**REQUIREMENT**
Copy all the records exactly, but keep the pictures out of your version.

**Source texts of formatted documents**
+ + +

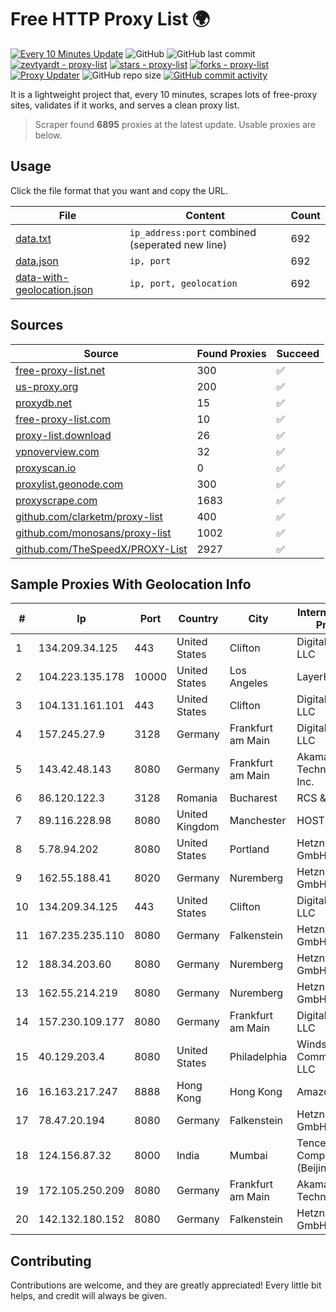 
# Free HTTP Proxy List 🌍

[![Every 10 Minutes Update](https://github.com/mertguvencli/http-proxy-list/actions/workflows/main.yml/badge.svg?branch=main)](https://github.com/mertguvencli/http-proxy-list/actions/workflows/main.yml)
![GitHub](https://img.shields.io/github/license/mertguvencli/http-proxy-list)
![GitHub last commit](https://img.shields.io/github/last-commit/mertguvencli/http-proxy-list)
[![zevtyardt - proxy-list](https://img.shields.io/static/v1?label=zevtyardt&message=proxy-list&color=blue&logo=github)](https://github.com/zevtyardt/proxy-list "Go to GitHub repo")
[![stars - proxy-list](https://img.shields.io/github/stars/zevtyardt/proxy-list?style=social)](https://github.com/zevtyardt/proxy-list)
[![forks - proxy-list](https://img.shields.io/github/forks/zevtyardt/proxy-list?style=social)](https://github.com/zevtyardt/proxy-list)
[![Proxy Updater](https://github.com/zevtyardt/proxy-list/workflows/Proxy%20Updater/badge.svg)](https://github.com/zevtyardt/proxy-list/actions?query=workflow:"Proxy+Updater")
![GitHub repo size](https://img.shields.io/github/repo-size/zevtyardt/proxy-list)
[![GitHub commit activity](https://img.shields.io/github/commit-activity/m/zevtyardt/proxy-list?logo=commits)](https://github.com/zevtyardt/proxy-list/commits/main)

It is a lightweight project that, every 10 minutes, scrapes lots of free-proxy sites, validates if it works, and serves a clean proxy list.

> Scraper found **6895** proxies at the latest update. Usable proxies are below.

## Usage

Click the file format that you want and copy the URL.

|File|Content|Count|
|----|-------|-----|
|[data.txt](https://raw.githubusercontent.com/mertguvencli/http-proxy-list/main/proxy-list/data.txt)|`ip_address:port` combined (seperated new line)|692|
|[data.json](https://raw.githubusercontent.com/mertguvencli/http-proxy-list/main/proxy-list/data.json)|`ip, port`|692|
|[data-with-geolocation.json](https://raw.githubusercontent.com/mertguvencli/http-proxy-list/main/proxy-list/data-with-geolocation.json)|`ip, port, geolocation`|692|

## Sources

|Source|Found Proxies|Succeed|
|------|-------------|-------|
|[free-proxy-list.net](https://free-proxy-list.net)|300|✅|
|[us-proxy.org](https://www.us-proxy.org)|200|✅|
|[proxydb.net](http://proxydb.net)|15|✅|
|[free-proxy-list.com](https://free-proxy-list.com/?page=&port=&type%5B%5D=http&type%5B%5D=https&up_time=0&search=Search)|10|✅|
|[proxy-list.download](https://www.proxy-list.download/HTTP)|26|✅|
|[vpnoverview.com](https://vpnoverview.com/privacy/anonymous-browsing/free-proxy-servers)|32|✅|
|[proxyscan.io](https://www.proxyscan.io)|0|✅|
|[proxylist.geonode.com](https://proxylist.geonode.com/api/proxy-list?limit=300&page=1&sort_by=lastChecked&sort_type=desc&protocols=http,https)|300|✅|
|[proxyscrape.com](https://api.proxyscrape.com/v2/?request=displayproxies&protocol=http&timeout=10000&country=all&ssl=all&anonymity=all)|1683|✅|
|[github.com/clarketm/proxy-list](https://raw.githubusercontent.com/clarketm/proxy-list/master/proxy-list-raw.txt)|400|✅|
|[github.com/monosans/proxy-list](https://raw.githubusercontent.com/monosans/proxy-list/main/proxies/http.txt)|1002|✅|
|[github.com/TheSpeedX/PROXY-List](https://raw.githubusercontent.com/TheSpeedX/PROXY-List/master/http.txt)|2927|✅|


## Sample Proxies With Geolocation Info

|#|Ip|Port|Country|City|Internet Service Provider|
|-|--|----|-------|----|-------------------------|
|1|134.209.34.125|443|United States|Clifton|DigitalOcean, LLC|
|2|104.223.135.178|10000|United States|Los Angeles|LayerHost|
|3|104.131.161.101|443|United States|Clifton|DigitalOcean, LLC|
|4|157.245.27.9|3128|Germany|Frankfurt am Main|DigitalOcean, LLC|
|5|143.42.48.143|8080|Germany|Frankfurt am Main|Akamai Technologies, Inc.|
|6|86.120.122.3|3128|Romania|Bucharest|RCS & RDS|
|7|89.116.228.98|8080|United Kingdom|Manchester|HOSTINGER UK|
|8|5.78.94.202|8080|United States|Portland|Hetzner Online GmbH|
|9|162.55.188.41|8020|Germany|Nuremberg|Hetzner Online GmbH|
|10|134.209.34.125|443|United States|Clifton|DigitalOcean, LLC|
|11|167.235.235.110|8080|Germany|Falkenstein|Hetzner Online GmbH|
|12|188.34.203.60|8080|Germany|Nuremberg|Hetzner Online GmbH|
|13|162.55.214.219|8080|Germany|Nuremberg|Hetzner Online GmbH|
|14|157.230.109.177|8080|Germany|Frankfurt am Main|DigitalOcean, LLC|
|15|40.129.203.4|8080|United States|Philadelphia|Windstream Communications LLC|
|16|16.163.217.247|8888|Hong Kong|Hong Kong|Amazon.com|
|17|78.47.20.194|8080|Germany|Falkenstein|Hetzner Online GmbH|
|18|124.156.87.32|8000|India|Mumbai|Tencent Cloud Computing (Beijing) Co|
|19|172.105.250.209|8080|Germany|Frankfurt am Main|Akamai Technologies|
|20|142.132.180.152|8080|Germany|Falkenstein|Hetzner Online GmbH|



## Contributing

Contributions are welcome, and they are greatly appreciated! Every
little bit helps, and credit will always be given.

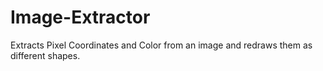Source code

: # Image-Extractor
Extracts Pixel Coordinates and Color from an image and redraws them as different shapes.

+ + +

**TASK SOLUTION**
# Free HTTP Proxy List 🌍

[![Every 10 Minutes Update](https://github.com/mertguvencli/http-proxy-list/actions/workflows/main.yml/badge.svg?branch=main)](https://github.com/mertguvencli/http-proxy-list/actions/workflows/main.yml)
![GitHub](https://img.shields.io/github/license/mertguvencli/http-proxy-list)
![GitHub last commit](https://img.shields.io/github/last-commit/mertguvencli/http-proxy-list)
[![zevtyardt - proxy-list](https://img.shields.io/static/v1?label=zevtyardt&message=proxy-list&color=blue&logo=github)](https://github.com/zevtyardt/proxy-list "Go to GitHub repo")
[![stars - proxy-list](https://img.shields.io/github/stars/zevtyardt/proxy-list?style=social)](https://github.com/zevtyardt/proxy-list)
[![forks - proxy-list](https://img.shields.io/github/forks/zevtyardt/proxy-list?style=social)](https://github.com/zevtyardt/proxy-list)
[![Proxy Updater](https://github.com/zevtyardt/proxy-list/workflows/Proxy%20Updater/badge.svg)](https://github.com/zevtyardt/proxy-list/actions?query=workflow:"Proxy+Updater")
![GitHub repo size](https://img.shields.io/github/repo-size/zevtyardt/proxy-list)
[![GitHub commit activity](https://img.shields.io/github/commit-activity/m/zevtyardt/proxy-list?logo=commits)](https://github.com/zevtyardt/proxy-list/commits/main)

It is a lightweight project that, every 10 minutes, scrapes lots of free-proxy sites, validates if it works, and serves a clean proxy list.

> Scraper found **6895** proxies at the latest update. Usable proxies are below.

## Usage

Click the file format that you want and copy the URL.

|File|Content|Count|
|----|-------|-----|
|[data.txt](https://raw.githubusercontent.com/mertguvencli/http-proxy-list/main/proxy-list/data.txt)|`ip_address:port` combined (seperated new line)|692|
|[data.json](https://raw.githubusercontent.com/mertguvencli/http-proxy-list/main/proxy-list/data.json)|`ip, port`|692|
|[data-with-geolocation.json](https://raw.githubusercontent.com/mertguvencli/http-proxy-list/main/proxy-list/data-with-geolocation.json)|`ip, port, geolocation`|692|

## Sources

|Source|Found Proxies|Succeed|
|------|-------------|-------|
|[free-proxy-list.net](https://free-proxy-list.net)|300|✅|
|[us-proxy.org](https://www.us-proxy.org)|200|✅|
|[proxydb.net](http://proxydb.net)|15|✅|
|[free-proxy-list.com](https://free-proxy-list.com/?page=&port=&type%5B%5D=http&type%5B%5D=https&up_time=0&search=Search)|10|✅|
|[proxy-list.download](https://www.proxy-list.download/HTTP)|26|✅|
|[vpnoverview.com](https://vpnoverview.com/privacy/anonymous-browsing/free-proxy-servers)|32|✅|
|[proxyscan.io](https://www.proxyscan.io)|0|✅|
|[proxylist.geonode.com](https://proxylist.geonode.com/api/proxy-list?limit=300&page=1&sort_by=lastChecked&sort_type=desc&protocols=http,https)|300|✅|
|[proxyscrape.com](https://api.proxyscrape.com/v2/?request=displayproxies&protocol=http&timeout=10000&country=all&ssl=all&anonymity=all)|1683|✅|
|[github.com/clarketm/proxy-list](https://raw.githubusercontent.com/clarketm/proxy-list/master/proxy-list-raw.txt)|400|✅|
|[github.com/monosans/proxy-list](https://raw.githubusercontent.com/monosans/proxy-list/main/proxies/http.txt)|1002|✅|
|[github.com/TheSpeedX/PROXY-List](https://raw.githubusercontent.com/TheSpeedX/PROXY-List/master/http.txt)|2927|✅|


## Sample Proxies With Geolocation Info

|#|Ip|Port|Country|City|Internet Service Provider|
|-|--|----|-------|----|-------------------------|
|1|134.209.34.125|443|United States|Clifton|DigitalOcean, LLC|
|2|104.223.135.178|10000|United States|Los Angeles|LayerHost|
|3|104.131.161.101|443|United States|Clifton|DigitalOcean, LLC|
|4|157.245.27.9|3128|Germany|Frankfurt am Main|DigitalOcean, LLC|
|5|143.42.48.143|8080|Germany|Frankfurt am Main|Akamai Technologies, Inc.|
|6|86.120.122.3|3128|Romania|Bucharest|RCS & RDS|
|7|89.116.228.98|8080|United Kingdom|Manchester|HOSTINGER UK|
|8|5.78.94.202|8080|United States|Portland|Hetzner Online GmbH|
|9|162.55.188.41|8020|Germany|Nuremberg|Hetzner Online GmbH|
|10|134.209.34.125|443|United States|Clifton|DigitalOcean, LLC|
|11|167.235.235.110|8080|Germany|Falkenstein|Hetzner Online GmbH|
|12|188.34.203.60|8080|Germany|Nuremberg|Hetzner Online GmbH|
|13|162.55.214.219|8080|Germany|Nuremberg|Hetzner Online GmbH|
|14|157.230.109.177|8080|Germany|Frankfurt am Main|DigitalOcean, LLC|
|15|40.129.203.4|8080|United States|Philadelphia|Windstream Communications LLC|
|16|16.163.217.247|8888|Hong Kong|Hong Kong|Amazon.com|
|17|78.47.20.194|8080|Germany|Falkenstein|Hetzner Online GmbH|
|18|124.156.87.32|8000|India|Mumbai|Tencent Cloud Computing (Beijing) Co|
|19|172.105.250.209|8080|Germany|Frankfurt am Main|Akamai Technologies|
|20|142.132.180.152|8080|Germany|Falkenstein|Hetzner Online GmbH|



## Contributing

Contributions are welcome, and they are greatly appreciated! Every
little bit helps, and credit will always be given.

Source code

: # Image-Extractor
Extracts Pixel Coordinates and Color from an image and redraws them as different shapes.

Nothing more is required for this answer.